III

LA CIUDAD

Era dorada y espléndida

Aquella ciudad de la luz;

Una visión suspendida

En los abismos de la noche;

Una región de prodigios y gloria, cuyos templos

Eran de mármol blanco.

Recuerdo la época

En que apareció ante mis ojos;

Eran los tiempos salvajes e irracionales,

Los días de las mentes embrutecidas

En los que el Invierno, con su mortaja blanca y lívida,

Avanzaba lentamente torturando y destruyendo.

Más hermosa que Zión

Resplandecía en el cielo

Cuando los rayos de Orión

Nublaron mis ojos,

Y me sumieron en un sueño lleno de oscuros recuerdos

De vivencias olvidadas y remotas.

Sus mansiones eran majestuosas,

Decoradas con bellas esculturas

Que se erguían con nobleza

En magníficas terrazas,

Y los jardines eran fragantes y soleados,

Y en ellos florecían extrañas maravillas.

Me fascinaban sus avenidas

Con sus perspectivas sublimes;

Las elevadas arcadas me confirmaban

Que una vez, en otro tiempo,

Había vagado en éxtasis bajo su sombra,

En el benigno clima de Halcyón.

En la plaza central se alineaba

Una hilera de estatuas;

Hombres solemnes de largas barbas

Que habían sido poderosos en su día…

Pero una estaba rota y mutilada,

Y su rostro barbado había sido destrozado.

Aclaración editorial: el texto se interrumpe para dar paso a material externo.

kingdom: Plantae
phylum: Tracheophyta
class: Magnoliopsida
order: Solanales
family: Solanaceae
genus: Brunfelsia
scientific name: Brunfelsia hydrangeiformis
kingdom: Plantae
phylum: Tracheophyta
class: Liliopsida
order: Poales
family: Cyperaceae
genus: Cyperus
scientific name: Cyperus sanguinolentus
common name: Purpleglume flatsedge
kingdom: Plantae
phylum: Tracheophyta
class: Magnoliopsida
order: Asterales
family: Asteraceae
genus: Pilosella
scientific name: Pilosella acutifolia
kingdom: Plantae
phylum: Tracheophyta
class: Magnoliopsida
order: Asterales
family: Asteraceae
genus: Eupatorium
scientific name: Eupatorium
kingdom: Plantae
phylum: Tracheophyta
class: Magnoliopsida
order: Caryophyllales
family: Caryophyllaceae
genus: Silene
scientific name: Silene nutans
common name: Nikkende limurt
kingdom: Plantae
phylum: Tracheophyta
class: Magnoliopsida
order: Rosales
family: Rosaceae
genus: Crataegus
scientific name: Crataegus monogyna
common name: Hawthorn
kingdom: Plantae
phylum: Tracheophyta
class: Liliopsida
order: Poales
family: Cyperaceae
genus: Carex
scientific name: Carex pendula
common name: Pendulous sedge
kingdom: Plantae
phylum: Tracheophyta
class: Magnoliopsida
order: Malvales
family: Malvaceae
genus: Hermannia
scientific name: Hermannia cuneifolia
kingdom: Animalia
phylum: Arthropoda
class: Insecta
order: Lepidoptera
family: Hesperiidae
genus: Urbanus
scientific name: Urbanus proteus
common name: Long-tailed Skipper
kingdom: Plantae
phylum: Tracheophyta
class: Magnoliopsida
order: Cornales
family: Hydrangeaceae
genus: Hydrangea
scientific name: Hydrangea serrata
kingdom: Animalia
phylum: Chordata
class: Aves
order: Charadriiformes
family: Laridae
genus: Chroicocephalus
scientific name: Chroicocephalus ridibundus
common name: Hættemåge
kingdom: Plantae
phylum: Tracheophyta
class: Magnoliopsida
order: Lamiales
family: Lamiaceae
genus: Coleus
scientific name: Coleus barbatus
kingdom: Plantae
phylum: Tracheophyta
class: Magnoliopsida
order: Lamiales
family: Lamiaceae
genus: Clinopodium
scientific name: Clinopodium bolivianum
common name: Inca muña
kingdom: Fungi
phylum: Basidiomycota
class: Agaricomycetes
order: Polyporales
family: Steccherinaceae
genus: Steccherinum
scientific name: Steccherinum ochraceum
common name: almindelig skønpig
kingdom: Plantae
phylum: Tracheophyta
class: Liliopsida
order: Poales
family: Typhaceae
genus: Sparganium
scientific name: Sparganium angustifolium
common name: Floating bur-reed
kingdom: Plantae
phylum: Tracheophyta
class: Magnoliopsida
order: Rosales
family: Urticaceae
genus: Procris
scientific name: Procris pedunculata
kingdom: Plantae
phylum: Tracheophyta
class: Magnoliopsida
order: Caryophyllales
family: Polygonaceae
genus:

En aquella ciudad esplendorosa

No vi a ningún mortal,

Pero mi imaginación, indulgente

Con las leyes de la memoria,

Se demoró largo tiempo contemplando aquellas figuras

De la plaza, cuyos pétreos rostros observó con temor.

Avivé el débil rescoldo

Que aún permanecía encendido en mi espíritu,

Y me esforcé por recordar

Los eones de pasado;

Por atravesar libremente el infinito,

Y poder visitar el insondable pasado.

Entonces la horrible advertencia

Cayó sobre mi alma

Como el ominoso amanecer

Que asciende en su roja aureola,

Y huí, lleno de pánico, antes de que los terrores

Ya olvidados y desaparecidos me fueran revelados.